* About this task:
Reproduce every item below word for word, but leave out the pictures.

* Listed entries:
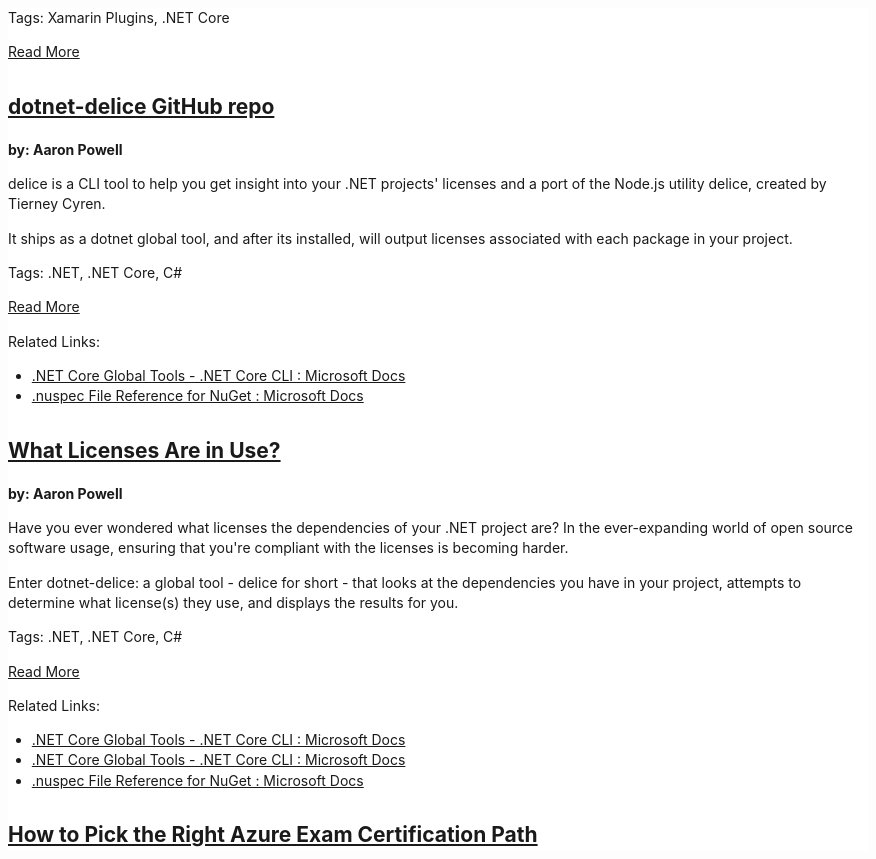 Tags: Xamarin Plugins, .NET Core

[Read More](https://github.com/martijn00/XamarinMediaManager)



## [dotnet-delice GitHub repo](https://github.com/aaronpowell/dotnet-delice)

**by: Aaron Powell**

delice is a CLI tool to help you get insight into your .NET projects' licenses and a  port of the Node.js utility delice, created by Tierney Cyren.

It ships as a dotnet global tool, and after its installed, will output licenses associated with each package in your project.

Tags: .NET, .NET Core, C#

[Read More](https://github.com/aaronpowell/dotnet-delice)

Related Links:
* [.NET Core Global Tools - .NET Core CLI : Microsoft Docs](https://docs.microsoft.com/en-us/dotnet/core/tools/global-tools?WT.mc_id=dotnetdelice-github-aapowell)
* [.nuspec File Reference for NuGet : Microsoft Docs](https://docs.microsoft.com/en-us/nuget/reference/nuspec?WT.mc_id=dotnetdelice-github-aapowell#license)


## [What Licenses Are in Use?](https://dev.to/dotnet/what-licenses-are-in-use-528n)

**by: Aaron Powell**

Have you ever wondered what licenses the dependencies of your .NET project are? In the ever-expanding world of open source software usage, ensuring that you're compliant with the licenses is becoming harder.

Enter dotnet-delice: a global tool -  delice for short -  that  looks at the dependencies you have in your project, attempts to determine what license(s) they use, and displays the results for you.

Tags: .NET, .NET Core, C#

[Read More](https://dev.to/dotnet/what-licenses-are-in-use-528n)

Related Links:
* [.NET Core Global Tools - .NET Core CLI : Microsoft Docs](https://docs.microsoft.com/en-us/dotnet/core/tools/global-tools?WT.mc_id=devto-blog-aapowell)
* [.NET Core Global Tools - .NET Core CLI : Microsoft Docs](https://docs.microsoft.com/en-us/dotnet/core/tools/global-tools?WT.mc_id=dotnetdelice-github-aapowell)
* [.nuspec File Reference for NuGet : Microsoft Docs](https://docs.microsoft.com/en-us/nuget/reference/nuspec?WT.mc_id=devto-blog-aapowell)


## [How to Pick the Right Azure Exam Certification Path](https://www.thomasmaurer.ch/2019/08/how-to-pick-the-right-azure-exam-certification-path/)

* Answer box:
 Tags: Xamarin Plugins, .NET Core

[Read More](https://github.com/martijn00/XamarinMediaManager)



## [dotnet-delice GitHub repo](https://github.com/aaronpowell/dotnet-delice)

**by: Aaron Powell**

delice is a CLI tool to help you get insight into your .NET projects' licenses and a  port of the Node.js utility delice, created by Tierney Cyren.

It ships as a dotnet global tool, and after its installed, will output licenses associated with each package in your project.

Tags: .NET, .NET Core, C#

[Read More](https://github.com/aaronpowell/dotnet-delice)

Related Links:
* [.NET Core Global Tools - .NET Core CLI : Microsoft Docs](https://docs.microsoft.com/en-us/dotnet/core/tools/global-tools?WT.mc_id=dotnetdelice-github-aapowell)
* [.nuspec File Reference for NuGet : Microsoft Docs](https://docs.microsoft.com/en-us/nuget/reference/nuspec?WT.mc_id=dotnetdelice-github-aapowell#license)


## [What Licenses Are in Use?](https://dev.to/dotnet/what-licenses-are-in-use-528n)

**by: Aaron Powell**

Have you ever wondered what licenses the dependencies of your .NET project are? In the ever-expanding world of open source software usage, ensuring that you're compliant with the licenses is becoming harder.

Enter dotnet-delice: a global tool -  delice for short -  that  looks at the dependencies you have in your project, attempts to determine what license(s) they use, and displays the results for you.

Tags: .NET, .NET Core, C#

[Read More](https://dev.to/dotnet/what-licenses-are-in-use-528n)

Related Links:
* [.NET Core Global Tools - .NET Core CLI : Microsoft Docs](https://docs.microsoft.com/en-us/dotnet/core/tools/global-tools?WT.mc_id=devto-blog-aapowell)
* [.NET Core Global Tools - .NET Core CLI : Microsoft Docs](https://docs.microsoft.com/en-us/dotnet/core/tools/global-tools?WT.mc_id=dotnetdelice-github-aapowell)
* [.nuspec File Reference for NuGet : Microsoft Docs](https://docs.microsoft.com/en-us/nuget/reference/nuspec?WT.mc_id=devto-blog-aapowell)


## [How to Pick the Right Azure Exam Certification Path](https://www.thomasmaurer.ch/2019/08/how-to-pick-the-right-azure-exam-certification-path/)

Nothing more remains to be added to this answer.